Small Scale, Big Change: New Architectures of Social Engagement – currently running at the Museum of Modern Art in New York – presents eleven architectural projects that explore how the social responsibility of architecture can be realized. All projects are aimed at communities underserved by architecture and design, and they all are small physical solutions that seek broader social, political and economical effects in those communities. The selection of projects includes primarily housing, but it also explores the impact of cultural projects and public transport. Here we present a brief look into the projects in the exhibition.
Quinta Monroy Housing in Iquique, Chile consists of low-cost customizable row houses that can double its size when owners decide to build expansions:
$20K House in Hale County, Alabama is housing designed by students and aimed at low income rural communities who must build with a budget of 20,000 dollars, usually from loans:
Red Location Museum of Struggle in Port Elizabeth, South Africa seeks to integrate the community into a project of renewal of the area segregated during apartheid by building cultural facilities and communal spaces:
The Primary School in Gando, Burkina Faso uses both sustainable local materials and local collaboration to build a school that has had high rates of attendance since its inauguration. An annex has also been built, as well as housing for teachers, and there are plans for a library and a women’s center:
The project of Manguinhos Complex in Rio de Janeiro, Brazil consists of an elevation to a rail line, which removes a physical barrier in the city, and the building of a park below the rail, thus providing a new public place:
Inner-City Arts is a center that provides art classes to impoverished kids in Los Angeles. Their campus, a repurposed garage, is a haven for student creativity, but it also seeks to engage with its surrounding neighborhood:
The METI Handmade School in Rudrapur, Bangladesh is a response to the lack of educational opportunities for the people in the Village. Although local building materials were used, building techniques were improved to make the building more resistant. Also unskilled local workers were trained for the construction:
Instead of tearing down modernist public housing, the project Tour Bois le Prêtre remodeled the buildings by adding balconies and expanding apartment space:
Housing for the Fishermen of Tyre in Lebanon is a project that betters the living conditions of this community by providing them with a living space that eliminates previous overcrowding and unsanitary conditions, but keeps their traditional balance of public and private space:
One very noteworthy project is the Metrocable in Caracas. It seeks to link isolated neighborhoods in the city with a cable car system, thus bridging both distance and a social divide. The stations also serve as social equipment sites providing vertical gyms, a music factory, commercial zones, community centers, pocket parks, urban agriculture and dry toilet:
One of the most interesting projects in the exhibition is Casa Familiar housing in San Diego, California that builds affordable homes for immigrants in the border.
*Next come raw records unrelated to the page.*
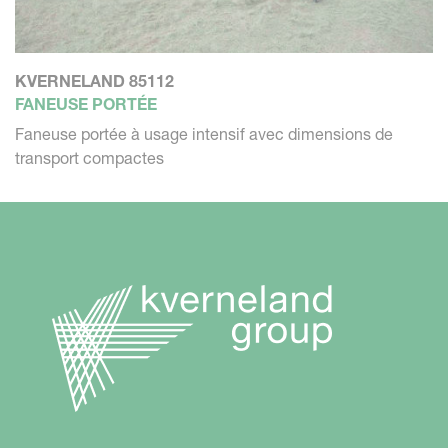
KVERNELAND 85112
FANEUSE PORTÉE
Faneuse portée à usage intensif avec dimensions de
transport compactes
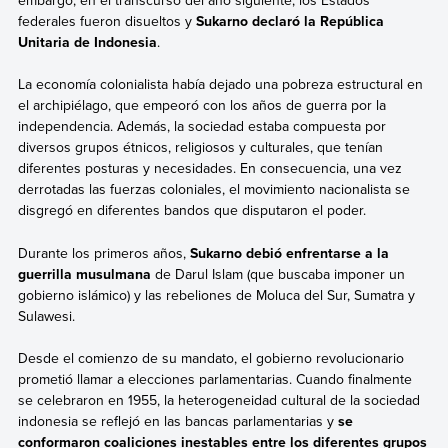
embargo, en el transcurso del año siguiente, los Estados
federales fueron disueltos y
Sukarno declaró la República
Unitaria de Indonesia
.
La economía colonialista había dejado una pobreza estructural en
el archipiélago, que empeoró con los años de guerra por la
independencia. Además, la sociedad estaba compuesta por
diversos grupos étnicos, religiosos y culturales, que tenían
diferentes posturas y necesidades. En consecuencia, una vez
derrotadas las fuerzas coloniales, el movimiento nacionalista se
disgregó en diferentes bandos que disputaron el poder.
Durante los primeros años,
Sukarno debió enfrentarse a la
guerrilla musulmana
de Darul Islam (que buscaba imponer un
gobierno islámico) y las rebeliones de Moluca del Sur, Sumatra y
Sulawesi.
Desde el comienzo de su mandato, el gobierno revolucionario
prometió llamar a elecciones parlamentarias. Cuando finalmente
se celebraron en 1955, la heterogeneidad cultural de la sociedad
indonesia se reflejó en las bancas parlamentarias y
se
conformaron coaliciones inestables entre los diferentes grupos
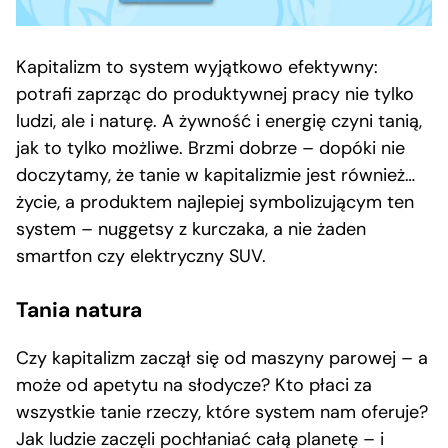
Kapitalizm to system wyjątkowo efektywny:
potrafi zaprząc do produktywnej pracy nie tylko
ludzi, ale i naturę. A żywność i energię czyni tanią,
jak to tylko możliwe. Brzmi dobrze – dopóki nie
doczytamy, że tanie w kapitalizmie jest również…
życie, a produktem najlepiej symbolizującym ten
system – nuggetsy z kurczaka, a nie żaden
smartfon czy elektryczny SUV.
Tania natura
Czy kapitalizm zaczął się od maszyny parowej – a
może od apetytu na słodycze? Kto płaci za
wszystkie tanie rzeczy, które system nam oferuje?
Jak ludzie zaczęli pochłaniać całą planetę – i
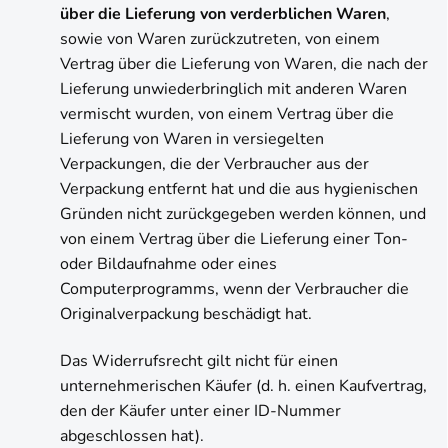
über die Lieferung von verderblichen Waren
,
sowie von Waren zurückzutreten, von einem
Vertrag über die Lieferung von Waren, die nach der
Lieferung unwiederbringlich mit anderen Waren
vermischt wurden, von einem Vertrag über die
Lieferung von Waren in versiegelten
Verpackungen, die der Verbraucher aus der
Verpackung entfernt hat und die aus hygienischen
Gründen nicht zurückgegeben werden können, und
von einem Vertrag über die Lieferung einer Ton-
oder Bildaufnahme oder eines
Computerprogramms, wenn der Verbraucher die
Originalverpackung beschädigt hat.
Das Widerrufsrecht gilt nicht für einen
unternehmerischen Käufer (d. h. einen Kaufvertrag,
den der Käufer unter einer ID-Nummer
abgeschlossen hat).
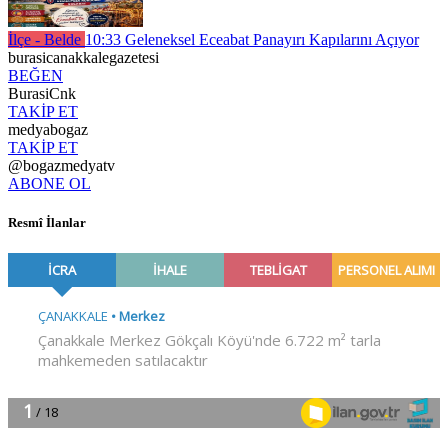
İlçe - Belde
10:33
Geleneksel Eceabat Panayırı Kapılarını Açıyor
burasicanakkalegazetesi
BEĞEN
BurasiCnk
TAKİP ET
medyabogaz
TAKİP ET
@bogazmedyatv
ABONE OL
Resmî İlanlar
Immigrants’ different socioeconomic relations bring diversity to the cities they live in, and the project by Teddy Cruz reflects that by mixing uses like senior housing and child care. The project goes further by envisioning a political process to go along with the construction, where architects are the mediators between the top-down economic interests of developers and bottom-up social demands. In this case, they helped translate the informal arrangements of the immigrant community into new actual zoning categories in San Diego. Furthermore, the non-profit Casa Familiar arranges an informal city hall which provides help with management and access to microlending in these communities:
At the end of the exhibition, we are presented with three platforms that continue the idea of small scale: The 1% Percent Project, The Open Architecture Network, and Urbaninform. The 1% Project aims to get architects to donate one percent of their time for non-profit work. So far, 820 firms have signed up and 16 projects are on the way. The Open Architecture Network is a project of Architecture for Humanity and is an open source architecture community that makes over 3000 architectural documents, drawings, and plans available to be shared and improved. Ubaninform collects videos about design and architecture interventions in informal settlements, but it also connects local actors with a network of urban experts to share knowledge.